I met the famous fantasy painter Larry Elmore today. We were both waiting for the same late airport shuttle and then rode together on the bus. I got to talk to him for 30 or 45 minutes, about everything from cars to meth to air travel to retirement to the draft. He’s 70 and says he’s never retiring, because he wouldn’t know what to do other than paint.
https://en.wikipedia.org/wiki/Larry_Elmore
I thanked him for all the great art he’s made that has enhanced fantastic role playing games since the 70s.

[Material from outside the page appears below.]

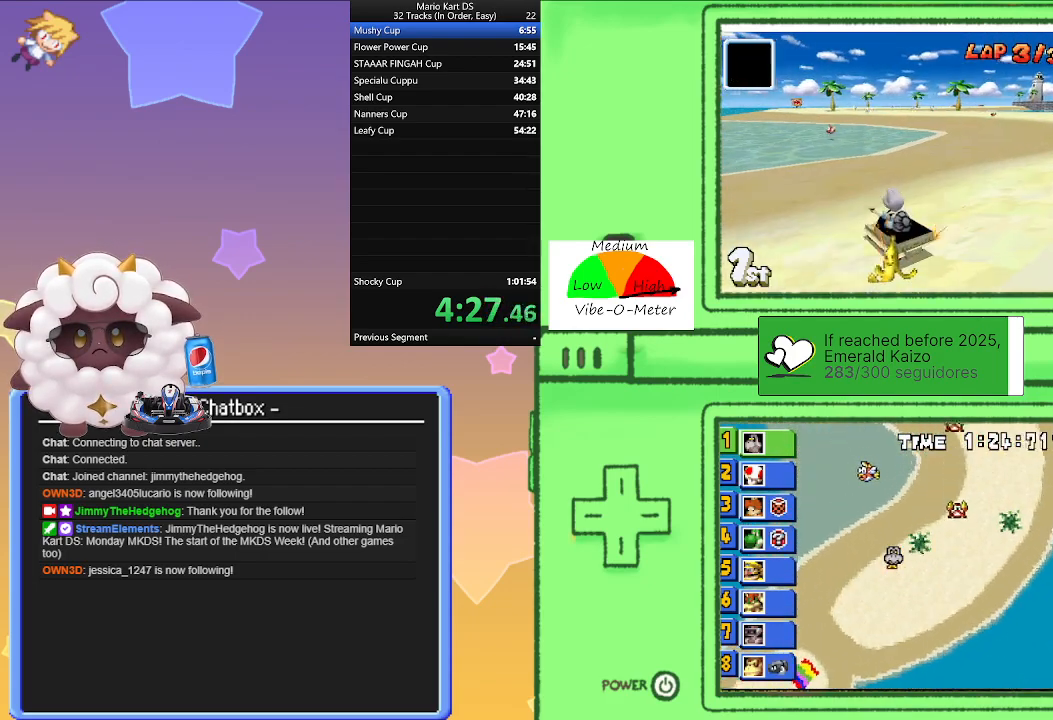
{"buttons": ["A", "L1", "R1"], "left_stick": "right", "events": [[133, "left_stick", "left"], [167, "R1", "up"], [200, "left_stick", "center"], [250, "left_stick", "right"], [283, "R1", "down"]]}
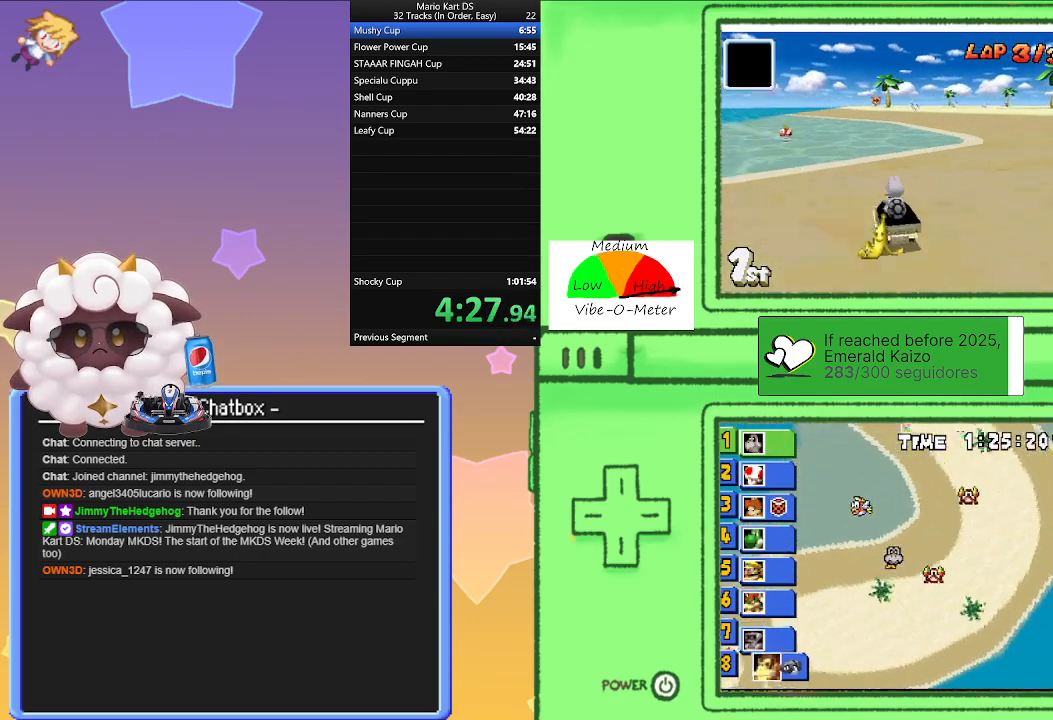
{"buttons": ["A", "L1", "R1"], "left_stick": "right", "events": [[150, "left_stick", "left"], [300, "left_stick", "center"], [350, "left_stick", "right"]]}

A couple of the locals at the game convention said I need to check out Cowboy Chicken, a restaurant with really good rotisserie chicken. And I needed a walk and had a three hour gap in my schedule. So I walked here.
My order: “quarter white” with green beans, okra, and a glass of ice water. It’s pretty good. The place is a little more fast food-ish than I expected. And their use of Texas cowboy-ness in the decor is a little excessive (like a lot of things in Texas). But I like the food.
I’m in Irving, Texas for a small four-day gaming convention called North Texas RPG Con. I attended last year and it was fun enough I came back. The convention is at the Westin hotel by the Dallas-Fort Worth airport, so it’s easy and pretty cheap to get to.
I arrived early this afternoon and got in two games so far. One was Dungeon Crawl Classics RPG and the second was a tournament game of a DCCRPG variant called Umerica, which is mostly modeled on the TV show “Thundarr the Barbarian” and related fantasy and sci-fi shows of the 80s.
I got second place in that second game. Here is my medal and my award-winning character, named Diana Ross.
The back of the medal reads “2019 NTRPG TOURNAMENT – BLOOD BATH AT ALLSVIL”.
I thought "Fox on the Run" was by Cheap Trick, and just happened to sound a lot like ELO. But it’s actually by a band I’ve never heard of called Sweet.
This article came out over two years ago, and was very popular, but I didn’t actually read it until this week. It’s amazing and informative and I recommend it, especially if – like me – you are curious what evolutionary advantage humanity gained through confirmation bias (no other species has it, as far as we know). Or, if you’re someone who still thinks you can win political arguments using logic and reason.
https://www.newyorker.com/magazine/2017/02/27/why-facts-dont-change-our-minds
A couple of my favorite parts of the article:
“As a rule, strong feelings about issues do not emerge from deep understanding,” Sloman and Fernbach write. And here our dependence on other minds reinforces the problem. If your position on, say, the Affordable Care Act is baseless and I rely on it, then my opinion is also baseless. When I talk to Tom and he decides he agrees with me, his opinion is also baseless, but now that the three of us concur we feel that much more smug about our views.
And…
The Gormans, too, argue that ways of thinking that now seem self-destructive must at some point have been adaptive. And they, too, dedicate many pages to confirmation bias, which, they claim, has a physiological component. They cite research suggesting that people experience genuine pleasure—a rush of dopamine—when processing information that supports their beliefs. “It feels good to ‘stick to our guns’ even if we are wrong,” they observe.